Despite the credit crunch and the decline of the West, especially Europe, the conditions of civilisation have never been more luxurious. We may be sliding into Ottoman inertia, but where extravagant pleasures are concerned, we bestir ourselves. At the weekend, friends took my wife and me to Garsington opera. The place (not nowadays actually in Garsington, but in Wormsley) is completely beautiful. Only 40 minutes from London, it sits in a wooded bowl entirely owned by the Getty family. No lights of other human habitation are visible; no motorway can be heard. The world-famous cricket pitch laid and adorned by the late John-Paul Getty seems clipped with nail scissors. The Getty red kites wheel and swoop above the trees. There is a lake, and dimly glowing picnic tents looking like those among which Harry wandered before Agincourt, but populated by dinner jackets and long dresses rather than armour and the longbow. And there is a light, airy, modern opera-house, with artists of international quality. As we approach the centenary of the outbreak of the Great War, we shall surely hear once again the evocations of the golden Edwardian afternoon of elegance and plenty before the world went smash.
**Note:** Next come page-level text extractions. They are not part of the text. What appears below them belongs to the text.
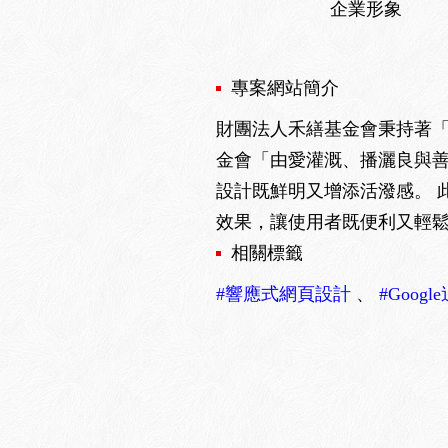
企業形象
專案網站簡介
財團法人禾繕基金會秉持著
金會「由愛灌溉、播灑良與
設計既鮮明又增添活潑感。 
效果，讓使用者既便利又輕
相關標籤
#響應式網頁設計
、
#Goog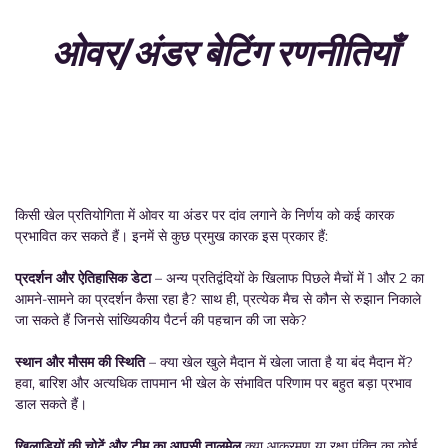
ओवर/अंडर बेटिंग रणनीतियाँ
किसी खेल प्रतियोगिता में ओवर या अंडर पर दांव लगाने के निर्णय को कई कारक
प्रभावित कर सकते हैं। इनमें से कुछ प्रमुख कारक इस प्रकार हैं:
प्रदर्शन और ऐतिहासिक डेटा
– अन्य प्रतिद्वंदियों के खिलाफ पिछले मैचों में 1 और 2 का
आमने-सामने का प्रदर्शन कैसा रहा है? साथ ही, प्रत्येक मैच से कौन से रुझान निकाले
जा सकते हैं जिनसे सांख्यिकीय पैटर्न की पहचान की जा सके?
स्थान और मौसम की स्थिति
– क्या खेल खुले मैदान में खेला जाता है या बंद मैदान में?
हवा, बारिश और अत्यधिक तापमान भी खेल के संभावित परिणाम पर बहुत बड़ा प्रभाव
डाल सकते हैं।
खिलाड़ियों की चोटें और टीम का आपसी तालमेल
क्या आक्रमण या रक्षा पंक्ति का कोई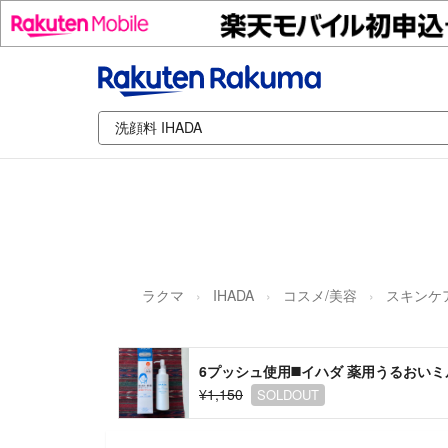
ラクマ
IHADA
コスメ/美容
スキンケ
6プッシュ使用◼️イハダ 薬用うるおいミル
¥1,150
SOLDOUT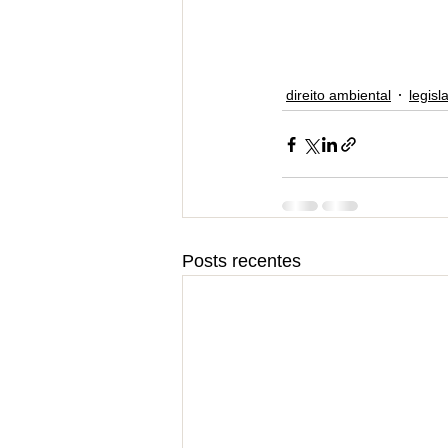
direito ambiental
legisl
Posts recentes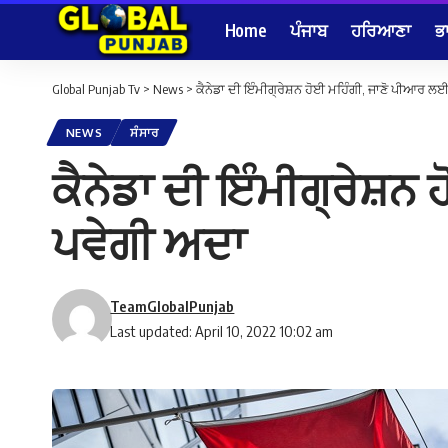
Home
ਪੰਜਾਬ
ਹਰਿਆਣਾ
ਭ
Global Punjab Tv
>
News
>
ਕੈਨੇਡਾ ਦੀ ਇੰਮੀਗ੍ਰੇਸ਼ਨ ਹੋਈ ਮਹਿੰਗੀ, ਜਾਣੋ ਪੀਆਰ ਲ
NEWS
ਸੰਸਾਰ
ਕੈਨੇਡਾ ਦੀ ਇੰਮੀਗ੍ਰੇਸ਼ਨ
ਪਵੇਗੀ ਅਦਾ
TeamGlobalPunjab
Last updated: April 10, 2022 10:02 am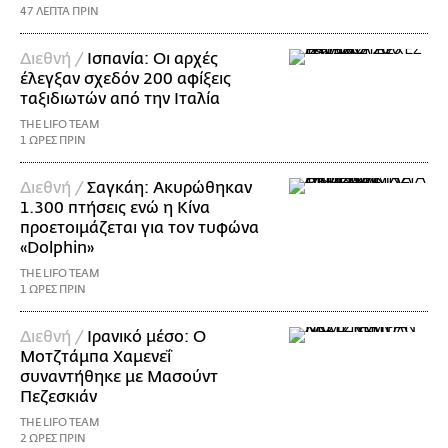
47 ΛΕΠΤΑ ΠΡΙΝ
Διεθνή /
Ισπανία: Οι αρχές
έλεγξαν σχεδόν 200 αφίξεις
ταξιδιωτών από την Ιταλία
THE LIFO TEAM
1 ΩΡΕΣ ΠΡΙΝ
Διεθνή /
Σαγκάη: Ακυρώθηκαν
1.300 πτήσεις ενώ η Κίνα
προετοιμάζεται για τον τυφώνα
«Dolphin»
THE LIFO TEAM
1 ΩΡΕΣ ΠΡΙΝ
Διεθνή /
Ιρανικό μέσο: Ο
Μοτζτάμπα Χαμενεΐ
συναντήθηκε με Μασούντ
Πεζεσκιάν
THE LIFO TEAM
2 ΩΡΕΣ ΠΡΙΝ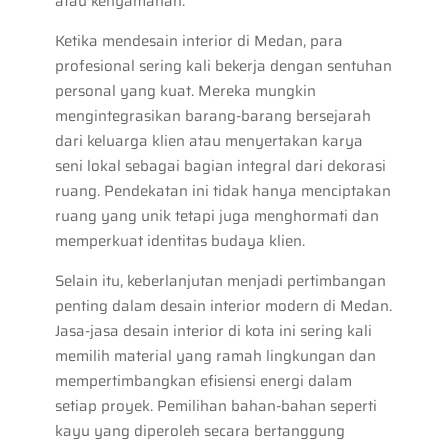
atau kenyamanan.
Ketika mendesain interior di Medan, para
profesional sering kali bekerja dengan sentuhan
personal yang kuat. Mereka mungkin
mengintegrasikan barang-barang bersejarah
dari keluarga klien atau menyertakan karya
seni lokal sebagai bagian integral dari dekorasi
ruang. Pendekatan ini tidak hanya menciptakan
ruang yang unik tetapi juga menghormati dan
memperkuat identitas budaya klien.
Selain itu, keberlanjutan menjadi pertimbangan
penting dalam desain interior modern di Medan.
Jasa-jasa desain interior di kota ini sering kali
memilih material yang ramah lingkungan dan
mempertimbangkan efisiensi energi dalam
setiap proyek. Pemilihan bahan-bahan seperti
kayu yang diperoleh secara bertanggung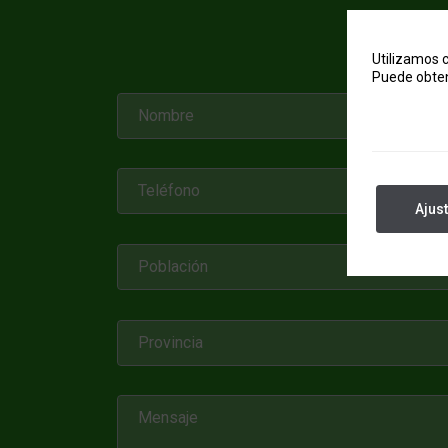
¿QUIE
Utilizamos c
Puede obten
Ajus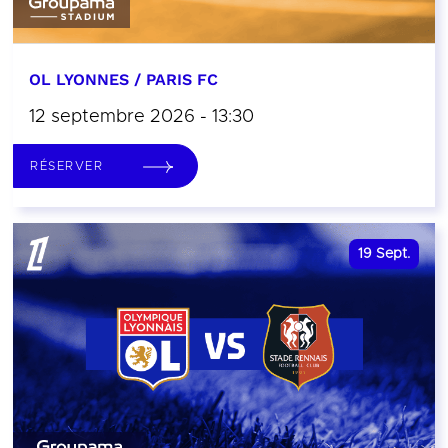
OL LYONNES / PARIS FC
12 septembre 2026 - 13:30
RÉSERVER
19
Sept.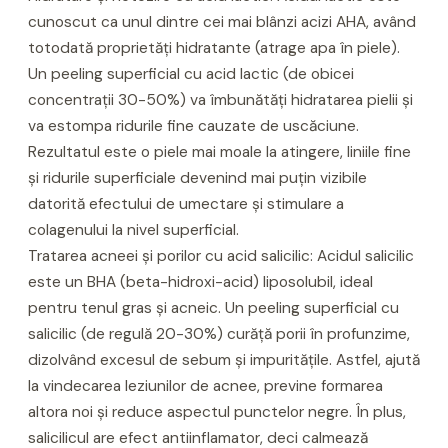
cunoscut ca unul dintre cei mai blânzi acizi AHA, având
totodată proprietăți hidratante (atrage apa în piele).
Un peeling superficial cu acid lactic (de obicei
concentrații 30-50%) va îmbunătăți hidratarea pielii și
va estompa ridurile fine cauzate de uscăciune.
Rezultatul este o piele mai moale la atingere, liniile fine
și ridurile superficiale devenind mai puțin vizibile
datorită efectului de umectare și stimulare a
colagenului la nivel superficial.
Tratarea acneei și porilor cu acid salicilic: Acidul salicilic
este un BHA (beta-hidroxi-acid) liposolubil, ideal
pentru tenul gras și acneic. Un peeling superficial cu
salicilic (de regulă 20-30%) curăță porii în profunzime,
dizolvând excesul de sebum și impuritățile. Astfel, ajută
la vindecarea leziunilor de acnee, previne formarea
altora noi și reduce aspectul punctelor negre. În plus,
salicilicul are efect antiinflamator, deci calmează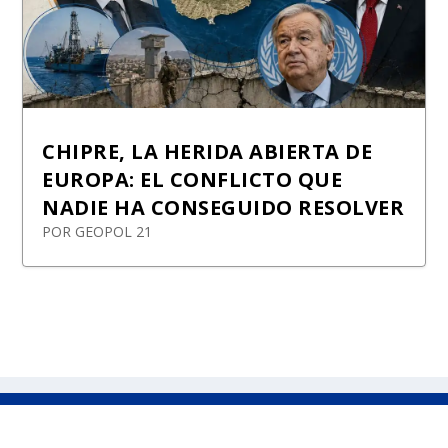
CHIPRE, LA HERIDA ABIERTA DE
EUROPA: EL CONFLICTO QUE
NADIE HA CONSEGUIDO RESOLVER
POR
GEOPOL 21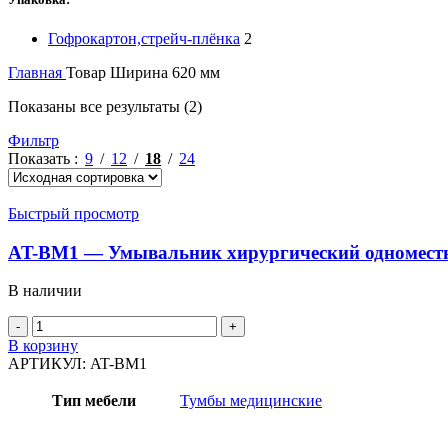
Гофрокартон,стрейч-плёнка
2
Главная
Товар Ширина
620 мм
Показаны все результаты (2)
Фильтр
Показать
9
12
18
24
Быстрый просмотр
AT-BM1 — Умывальник хирургический одномес
В наличии
В корзину
АРТИКУЛ:
AT-BM1
Тип мебели
Тумбы медицинские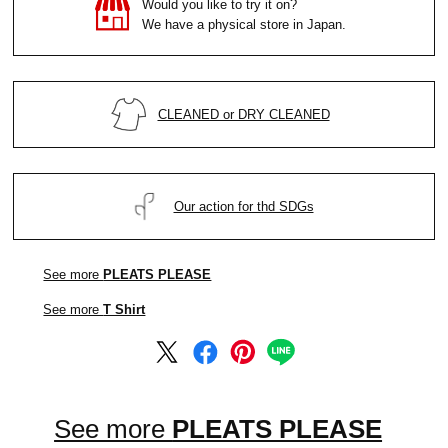
Would you like to try it on?
We have a physical store in Japan.
CLEANED or DRY CLEANED
Our action for thd SDGs
See more
PLEATS PLEASE
See more
T Shirt
See more
PLEATS PLEASE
I wonder if, a century hence, historians will write about our era in similar tones.

Another feature of our age which the next world conflagration will presumably sweep away are the large areas of central and west London in which almost everyone is stupendously rich (and largely foreign). I do not go to them very often, and so when I do, I study them anthropologically. During a couple of recent walks in Mayfair and Belgravia, I noticed something odd which I could not immediately identify. Eventually I realised what it was: virtually every other woman I passed seemed to have had cosmetic surgery. They are thus marked out as members of their tribe just as surely as Burmese women with giraffe necks or 19th-century Prussian officers with duelling scars. One day, perhaps, people will make documentaries about them, interviewing the few survivors, and inviting us to marvel at the strange ideas of beauty that prevailed in the past.

According to a report in the Times, the BBC Economics Editor Stephanie Flanders pulled off what it unkindly calls the ‘unenviable feat’ of dating both Ed Balls and Ed Miliband (not at the same time) when in her twenties. What I like about the story is the way it fits with our media culture. It is unimaginable that any ambitious young woman seeking a career in the BBC would have dated, say, Iain Duncan Smith and Eric Pickles. I am not suggesting for a moment that Miss Flanders deliberately targeted two rising Labour stars, or that the rising Labour stars — looking for future favourable coverage — deliberately targeted Miss Flanders. All I am saying is that her choices were a good preparation for a life of impartiality as the BBC understands it.